In a study published Friday in the journal Science, researchers report that a genetically engineered version of adenovirus, one of a number of viruses that cause the common cold, is able to attack and destroy human cancer cells that lack a gene called P53. About half of all human cancers involve a defective or missing P53 gene.

“The mutated virus takes over and turns the [cancer] cell into a factory to make more virus,” said Frank McCormick, a researcher at Onyx Pharmaceuticals in Richmond, Calif. “After a day or two, the cell is killed and it releases a whole bunch of new virus, which then infect neighboring cancer cells.”

Advertisement

About 60% of human tumors grown in laboratory mice melted away after being injected with the mutated adenovirus, said McCormick, lead author of the study.
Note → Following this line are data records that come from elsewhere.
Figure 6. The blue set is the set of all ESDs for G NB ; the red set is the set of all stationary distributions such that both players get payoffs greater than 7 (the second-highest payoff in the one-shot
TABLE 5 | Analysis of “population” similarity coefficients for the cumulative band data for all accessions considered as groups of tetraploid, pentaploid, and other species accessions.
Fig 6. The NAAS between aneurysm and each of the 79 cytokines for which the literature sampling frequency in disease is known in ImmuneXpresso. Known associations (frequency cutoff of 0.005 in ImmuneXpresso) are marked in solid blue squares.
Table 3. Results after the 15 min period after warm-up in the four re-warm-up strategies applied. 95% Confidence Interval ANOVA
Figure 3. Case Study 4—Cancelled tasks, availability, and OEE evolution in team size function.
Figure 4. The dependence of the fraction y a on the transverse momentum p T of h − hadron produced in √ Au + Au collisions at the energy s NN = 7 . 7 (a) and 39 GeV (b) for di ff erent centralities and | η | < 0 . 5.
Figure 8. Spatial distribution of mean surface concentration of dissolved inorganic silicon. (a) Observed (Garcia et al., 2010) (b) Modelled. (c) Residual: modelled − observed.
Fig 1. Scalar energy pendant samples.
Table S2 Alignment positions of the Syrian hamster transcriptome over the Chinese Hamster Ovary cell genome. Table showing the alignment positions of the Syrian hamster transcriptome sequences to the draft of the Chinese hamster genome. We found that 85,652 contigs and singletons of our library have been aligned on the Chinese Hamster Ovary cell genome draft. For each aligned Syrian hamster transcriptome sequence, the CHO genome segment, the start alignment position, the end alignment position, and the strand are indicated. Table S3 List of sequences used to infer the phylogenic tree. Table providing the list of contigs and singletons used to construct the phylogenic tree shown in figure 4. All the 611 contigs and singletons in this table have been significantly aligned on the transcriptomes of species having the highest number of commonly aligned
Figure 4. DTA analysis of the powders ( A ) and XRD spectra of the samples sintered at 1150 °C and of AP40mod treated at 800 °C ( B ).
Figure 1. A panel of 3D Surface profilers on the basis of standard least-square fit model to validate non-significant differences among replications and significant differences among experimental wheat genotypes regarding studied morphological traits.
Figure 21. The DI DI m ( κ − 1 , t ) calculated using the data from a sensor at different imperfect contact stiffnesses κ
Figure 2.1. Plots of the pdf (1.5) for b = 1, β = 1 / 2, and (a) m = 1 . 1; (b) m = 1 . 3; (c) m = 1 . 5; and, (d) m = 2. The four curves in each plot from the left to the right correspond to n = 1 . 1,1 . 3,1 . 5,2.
But the altered virus’ true cancer-fighting ability will not be known until human trials are done, said Dr. Bert Vogelstein, a Johns Hopkins University researcher who first discovered that an altered or missing P53 gene can lead to cancer.

A normal P53 gene suppresses cancer by detecting flawed DNA when a cell is dividing. If the DNA is abnormal, P53 either stops the division or kills the cell.

A normal adenovirus causes mild upper respiratory infections by invading a cell and making a protein that inactivates P53. That enables the virus to take over and eventually kill the cell, releasing into the bloodstream the new viral particles. The altered adenovirus, developed at UCLA, is unable to make the protein that blocks the action of P53.

The alteration’s effect, McCormick said, is that the virus is unable to replicate efficiently in normal cells, which have P53, but thrives in cancer cells that lack the gene. As a result, he said, an altered virus uses cancer cells to make more virus and then kills the cells, freeing new viral particles to attack other cancer cells.

Early human trials of the altered adenovirus are under way now in San Antonio and Glasgow, Scotland.